Of the names we recognize from crucial stints during the regular season and playoffs, Clark Bishop and Patrick Brown are free agents at the end of this season. Unrestricted, it’s likely that Brown leaves. As a restricted free agent, Bishop will likely want to stay on as a possible replacement for a player like McKegg if he ends up leaving. Other familiar names like Gauthier, Geekie, Kuokkanen, Mattheos, Necas and Bean are all locked up through at least 2021 and will all have a shot to either make the roster at training camp (like breakout playoff star Warren Foegele did this season), or build their NHL resume through trips back and forth between Raleigh and Charlotte as needed. The future is bright for all of them, and if it’s not their time in 2019-20, it will be soon after.
While there won’t be any Andrei Svechnikov draft luck this year for the Hurricanes thanks to being one of the last four teams standing in the playoffs, the 2019 NHL Draft certainly won’t be short of intrigue for Carolina. Don Waddell will have a chance to pick three times between #28 and #37. Hurricanes drafted in that range in the past include Sebastian Aho and Justin Faulk, and if this draft yields anything close to the fortune of those two picks, Carolina is looking at bolstering its roster for years to come.
Or perhaps they don’t draft at all. The Canes are in a unique position with so many young players on the full roster, a group of outstanding prospects, and an enviable draft location that any or all could be bundled up into a blockbuster trade. But don’t sleep on the seemingly small trades as well. While Carolina arguably won the Calgary trade (Hanifin/Lindholm for Ferland/Hamilton) and mercilessly destroyed Minnesota in the Rask-for-Niederreiter trade, a quiet Marcus Kruger-for-Jodan Martinook trade had just as big of an impact on the season as the two headliner trades.
With so many moveable assets and a demonstrated ability to pull the trigger on sound, impactful trades, the sky is the limit for the Carolina Hurricanes if they choose to make any moves this off-season. Perhaps even more exciting, the Canes don’t even need to make trades to bolster the roster. With plenty of room in the budget for free agent signings, Carolina’s a player in the 2019 marketplace. With a re-energized fanbase, a well-respected coach, newfound recognition across the league, and tremendous weather, nature, and community, this franchise has bargaining chips that other clubs can’t compete with.
Again for emphasis, a team that experienced this much success this season should not have the combination of youth, financial flexibility, and pipeline fertility that the Carolina Hurricanes have. It’s too lazy to say that this team is playing with house money because that phrase implies that success is defined as anything that doesn’t end up being less than you started with. This team isn’t exceeding expectations. They are establishing The Expectation.

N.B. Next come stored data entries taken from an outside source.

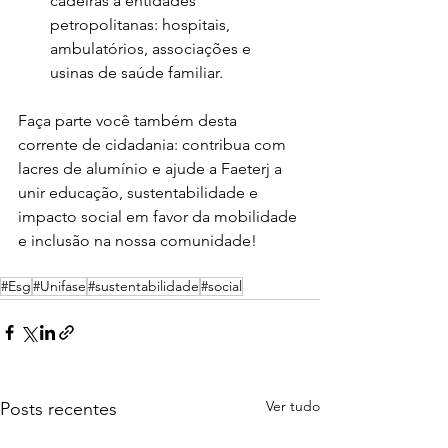
cadeiras a entidades 
petropolitanas: hospitais, 
ambulatórios, associações e 
usinas de saúde familiar.
Faça parte você também desta 
corrente de cidadania: contribua com 
lacres de alumínio e ajude a Faeterj a 
unir educação, sustentabilidade e 
impacto social em favor da mobilidade 
e inclusão na nossa comunidade!
#Esg
#Unifase
#sustentabilidade
#social
Ver tudo
Posts recentes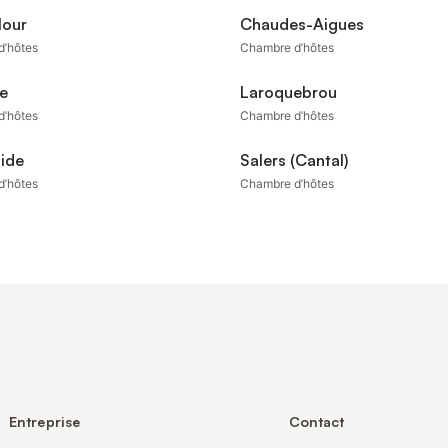
lour
Chaudes-Aigues
d’hôtes
Chambre d’hôtes
e
Laroquebrou
d’hôtes
Chambre d’hôtes
lide
Salers (Cantal)
d’hôtes
Chambre d’hôtes
Entreprise
Contact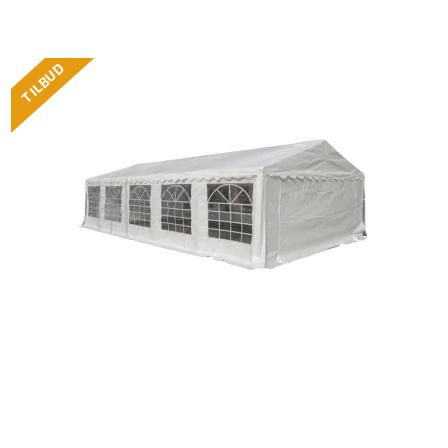
TILBUD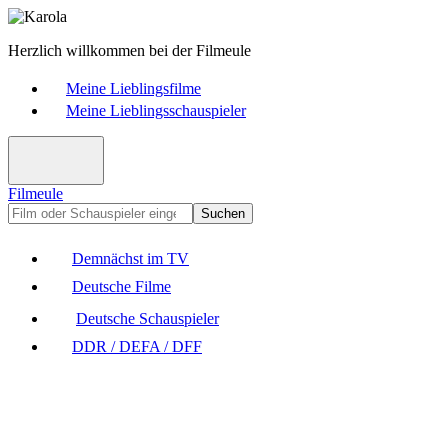
Herzlich willkommen bei der Filmeule
Meine Lieblingsfilme
Meine Lieblingsschauspieler
Filmeule
Suchen
Demnächst im TV
Deutsche Filme
Deutsche Schauspieler
DDR / DEFA / DFF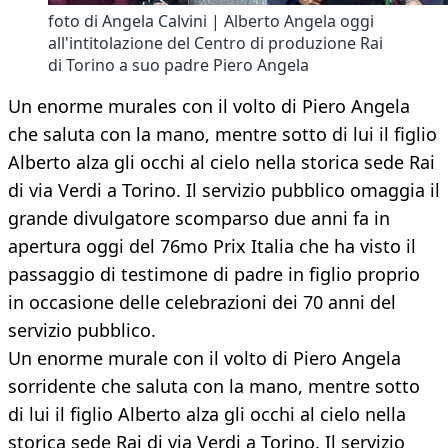
foto di Angela Calvini | Alberto Angela oggi
all'intitolazione del Centro di produzione Rai
di Torino a suo padre Piero Angela
Un enorme murales con il volto di Piero Angela
che saluta con la mano, mentre sotto di lui il figlio
Alberto alza gli occhi al cielo nella storica sede Rai
di via Verdi a Torino. Il servizio pubblico omaggia il
grande divulgatore scomparso due anni fa in
apertura oggi del 76mo Prix Italia che ha visto il
passaggio di testimone di padre in figlio proprio
in occasione delle celebrazioni dei 70 anni del
servizio pubblico.
Un enorme murale con il volto di Piero Angela
sorridente che saluta con la mano, mentre sotto
di lui il figlio Alberto alza gli occhi al cielo nella
storica sede Rai di via Verdi a Torino. Il servizio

This is uncharted water for professional teams in North Carolina. We’re used to hoping for the opportunity to steal an occasional championship from the likes of the Golden State Warriors and New England Patriots. This Carolina Hurricanes team, in a vacuum, is exactly that. But the Carolina Hurricanes, as an organization, have an opportunity to become the Warriors or Patriots. If we take the opportunity that’s there for us … if you think hockey hates us now, just you wait.